BEGIN

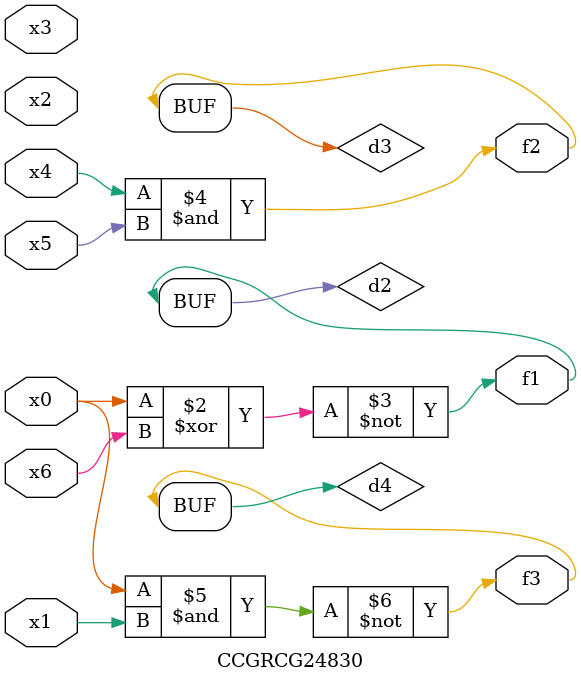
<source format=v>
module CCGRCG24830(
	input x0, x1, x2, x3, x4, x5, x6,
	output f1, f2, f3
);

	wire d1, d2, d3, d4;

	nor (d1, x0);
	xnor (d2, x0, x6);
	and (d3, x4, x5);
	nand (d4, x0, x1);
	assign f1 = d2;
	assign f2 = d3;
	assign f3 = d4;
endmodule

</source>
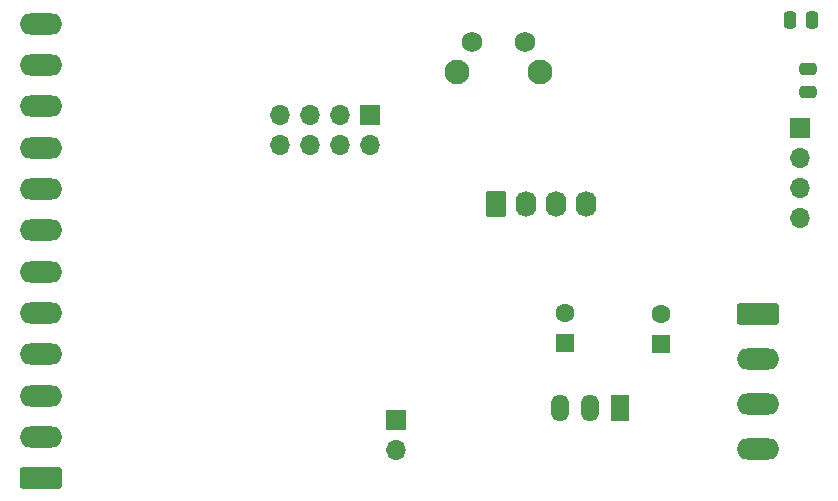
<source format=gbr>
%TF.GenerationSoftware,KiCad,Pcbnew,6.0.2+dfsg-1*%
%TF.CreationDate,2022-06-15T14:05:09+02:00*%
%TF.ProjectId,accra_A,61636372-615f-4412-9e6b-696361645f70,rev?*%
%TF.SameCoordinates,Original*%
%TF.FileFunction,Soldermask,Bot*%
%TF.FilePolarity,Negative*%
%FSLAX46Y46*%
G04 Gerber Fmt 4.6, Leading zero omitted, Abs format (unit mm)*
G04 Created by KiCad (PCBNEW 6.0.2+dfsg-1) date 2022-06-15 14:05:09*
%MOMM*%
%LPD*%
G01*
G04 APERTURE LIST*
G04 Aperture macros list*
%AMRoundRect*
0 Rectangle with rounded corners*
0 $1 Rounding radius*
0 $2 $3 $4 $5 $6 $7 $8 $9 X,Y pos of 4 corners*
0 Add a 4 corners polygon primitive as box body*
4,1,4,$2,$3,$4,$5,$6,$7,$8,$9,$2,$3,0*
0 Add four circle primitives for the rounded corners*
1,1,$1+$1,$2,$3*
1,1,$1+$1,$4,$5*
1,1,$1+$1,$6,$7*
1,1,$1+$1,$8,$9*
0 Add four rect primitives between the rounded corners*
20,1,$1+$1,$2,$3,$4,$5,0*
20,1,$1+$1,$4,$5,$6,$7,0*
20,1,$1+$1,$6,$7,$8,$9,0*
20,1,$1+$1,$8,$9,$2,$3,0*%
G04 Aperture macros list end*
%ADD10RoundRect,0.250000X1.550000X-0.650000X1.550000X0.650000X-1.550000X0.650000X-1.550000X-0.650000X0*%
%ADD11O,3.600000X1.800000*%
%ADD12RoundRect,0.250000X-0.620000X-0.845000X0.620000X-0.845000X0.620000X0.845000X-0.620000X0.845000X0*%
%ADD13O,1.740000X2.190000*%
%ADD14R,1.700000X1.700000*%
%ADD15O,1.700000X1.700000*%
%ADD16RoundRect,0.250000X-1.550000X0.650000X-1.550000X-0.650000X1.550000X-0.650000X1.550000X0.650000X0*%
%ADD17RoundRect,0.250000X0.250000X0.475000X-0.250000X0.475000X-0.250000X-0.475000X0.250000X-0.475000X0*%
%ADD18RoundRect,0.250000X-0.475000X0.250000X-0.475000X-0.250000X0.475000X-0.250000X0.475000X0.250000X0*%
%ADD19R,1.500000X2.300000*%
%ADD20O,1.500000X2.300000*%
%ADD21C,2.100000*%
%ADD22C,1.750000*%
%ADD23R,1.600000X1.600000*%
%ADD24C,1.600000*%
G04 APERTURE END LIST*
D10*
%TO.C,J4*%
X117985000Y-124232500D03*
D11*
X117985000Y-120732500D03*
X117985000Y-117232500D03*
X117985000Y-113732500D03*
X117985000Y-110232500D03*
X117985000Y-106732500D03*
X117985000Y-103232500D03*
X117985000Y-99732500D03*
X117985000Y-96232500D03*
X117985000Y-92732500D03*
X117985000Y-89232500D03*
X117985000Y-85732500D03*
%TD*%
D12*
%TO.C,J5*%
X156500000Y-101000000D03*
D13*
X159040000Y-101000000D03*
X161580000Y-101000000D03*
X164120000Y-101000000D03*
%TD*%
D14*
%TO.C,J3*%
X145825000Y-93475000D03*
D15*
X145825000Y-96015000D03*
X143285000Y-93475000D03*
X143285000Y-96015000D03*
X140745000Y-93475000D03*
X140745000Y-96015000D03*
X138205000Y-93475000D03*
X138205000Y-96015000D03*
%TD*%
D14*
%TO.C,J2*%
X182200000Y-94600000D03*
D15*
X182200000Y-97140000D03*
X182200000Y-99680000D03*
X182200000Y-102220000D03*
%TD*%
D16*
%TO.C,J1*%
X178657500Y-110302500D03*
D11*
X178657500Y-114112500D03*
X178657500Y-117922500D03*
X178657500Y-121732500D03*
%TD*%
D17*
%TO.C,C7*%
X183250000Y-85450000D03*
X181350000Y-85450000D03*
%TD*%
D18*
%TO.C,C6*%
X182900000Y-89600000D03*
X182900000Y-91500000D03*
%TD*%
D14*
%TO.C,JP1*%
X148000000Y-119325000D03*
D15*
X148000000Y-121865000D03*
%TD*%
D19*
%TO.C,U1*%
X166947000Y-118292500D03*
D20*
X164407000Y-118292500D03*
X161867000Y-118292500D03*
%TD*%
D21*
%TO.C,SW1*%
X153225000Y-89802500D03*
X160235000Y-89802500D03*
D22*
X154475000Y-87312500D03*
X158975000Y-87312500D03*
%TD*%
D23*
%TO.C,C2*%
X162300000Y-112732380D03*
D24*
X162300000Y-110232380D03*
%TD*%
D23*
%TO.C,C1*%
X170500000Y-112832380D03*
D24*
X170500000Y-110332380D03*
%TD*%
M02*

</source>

END

DIRECTIONS: From the first line to the last, print the records exactly; leave out the pictures.

TASK SOLUTION:
<source format=v>
module CCGRCG24830(
	input x0, x1, x2, x3, x4, x5, x6,
	output f1, f2, f3
);

	wire d1, d2, d3, d4;

	nor (d1, x0);
	xnor (d2, x0, x6);
	and (d3, x4, x5);
	nand (d4, x0, x1);
	assign f1 = d2;
	assign f2 = d3;
	assign f3 = d4;
endmodule

</source>
<source format=gbr>
%TF.GenerationSoftware,KiCad,Pcbnew,6.0.2+dfsg-1*%
%TF.CreationDate,2022-06-15T14:05:09+02:00*%
%TF.ProjectId,accra_A,61636372-615f-4412-9e6b-696361645f70,rev?*%
%TF.SameCoordinates,Original*%
%TF.FileFunction,Soldermask,Bot*%
%TF.FilePolarity,Negative*%
%FSLAX46Y46*%
G04 Gerber Fmt 4.6, Leading zero omitted, Abs format (unit mm)*
G04 Created by KiCad (PCBNEW 6.0.2+dfsg-1) date 2022-06-15 14:05:09*
%MOMM*%
%LPD*%
G01*
G04 APERTURE LIST*
G04 Aperture macros list*
%AMRoundRect*
0 Rectangle with rounded corners*
0 $1 Rounding radius*
0 $2 $3 $4 $5 $6 $7 $8 $9 X,Y pos of 4 corners*
0 Add a 4 corners polygon primitive as box body*
4,1,4,$2,$3,$4,$5,$6,$7,$8,$9,$2,$3,0*
0 Add four circle primitives for the rounded corners*
1,1,$1+$1,$2,$3*
1,1,$1+$1,$4,$5*
1,1,$1+$1,$6,$7*
1,1,$1+$1,$8,$9*
0 Add four rect primitives between the rounded corners*
20,1,$1+$1,$2,$3,$4,$5,0*
20,1,$1+$1,$4,$5,$6,$7,0*
20,1,$1+$1,$6,$7,$8,$9,0*
20,1,$1+$1,$8,$9,$2,$3,0*%
G04 Aperture macros list end*
%ADD10RoundRect,0.250000X1.550000X-0.650000X1.550000X0.650000X-1.550000X0.650000X-1.550000X-0.650000X0*%
%ADD11O,3.600000X1.800000*%
%ADD12RoundRect,0.250000X-0.620000X-0.845000X0.620000X-0.845000X0.620000X0.845000X-0.620000X0.845000X0*%
%ADD13O,1.740000X2.190000*%
%ADD14R,1.700000X1.700000*%
%ADD15O,1.700000X1.700000*%
%ADD16RoundRect,0.250000X-1.550000X0.650000X-1.550000X-0.650000X1.550000X-0.650000X1.550000X0.650000X0*%
%ADD17RoundRect,0.250000X0.250000X0.475000X-0.250000X0.475000X-0.250000X-0.475000X0.250000X-0.475000X0*%
%ADD18RoundRect,0.250000X-0.475000X0.250000X-0.475000X-0.250000X0.475000X-0.250000X0.475000X0.250000X0*%
%ADD19R,1.500000X2.300000*%
%ADD20O,1.500000X2.300000*%
%ADD21C,2.100000*%
%ADD22C,1.750000*%
%ADD23R,1.600000X1.600000*%
%ADD24C,1.600000*%
G04 APERTURE END LIST*
D10*
%TO.C,J4*%
X117985000Y-124232500D03*
D11*
X117985000Y-120732500D03*
X117985000Y-117232500D03*
X117985000Y-113732500D03*
X117985000Y-110232500D03*
X117985000Y-106732500D03*
X117985000Y-103232500D03*
X117985000Y-99732500D03*
X117985000Y-96232500D03*
X117985000Y-92732500D03*
X117985000Y-89232500D03*
X117985000Y-85732500D03*
%TD*%
D12*
%TO.C,J5*%
X156500000Y-101000000D03*
D13*
X159040000Y-101000000D03*
X161580000Y-101000000D03*
X164120000Y-101000000D03*
%TD*%
D14*
%TO.C,J3*%
X145825000Y-93475000D03*
D15*
X145825000Y-96015000D03*
X143285000Y-93475000D03*
X143285000Y-96015000D03*
X140745000Y-93475000D03*
X140745000Y-96015000D03*
X138205000Y-93475000D03*
X138205000Y-96015000D03*
%TD*%
D14*
%TO.C,J2*%
X182200000Y-94600000D03*
D15*
X182200000Y-97140000D03*
X182200000Y-99680000D03*
X182200000Y-102220000D03*
%TD*%
D16*
%TO.C,J1*%
X178657500Y-110302500D03*
D11*
X178657500Y-114112500D03*
X178657500Y-117922500D03*
X178657500Y-121732500D03*
%TD*%
D17*
%TO.C,C7*%
X183250000Y-85450000D03*
X181350000Y-85450000D03*
%TD*%
D18*
%TO.C,C6*%
X182900000Y-89600000D03*
X182900000Y-91500000D03*
%TD*%
D14*
%TO.C,JP1*%
X148000000Y-119325000D03*
D15*
X148000000Y-121865000D03*
%TD*%
D19*
%TO.C,U1*%
X166947000Y-118292500D03*
D20*
X164407000Y-118292500D03*
X161867000Y-118292500D03*
%TD*%
D21*
%TO.C,SW1*%
X153225000Y-89802500D03*
X160235000Y-89802500D03*
D22*
X154475000Y-87312500D03*
X158975000Y-87312500D03*
%TD*%
D23*
%TO.C,C2*%
X162300000Y-112732380D03*
D24*
X162300000Y-110232380D03*
%TD*%
D23*
%TO.C,C1*%
X170500000Y-112832380D03*
D24*
X170500000Y-110332380D03*
%TD*%
M02*

</source>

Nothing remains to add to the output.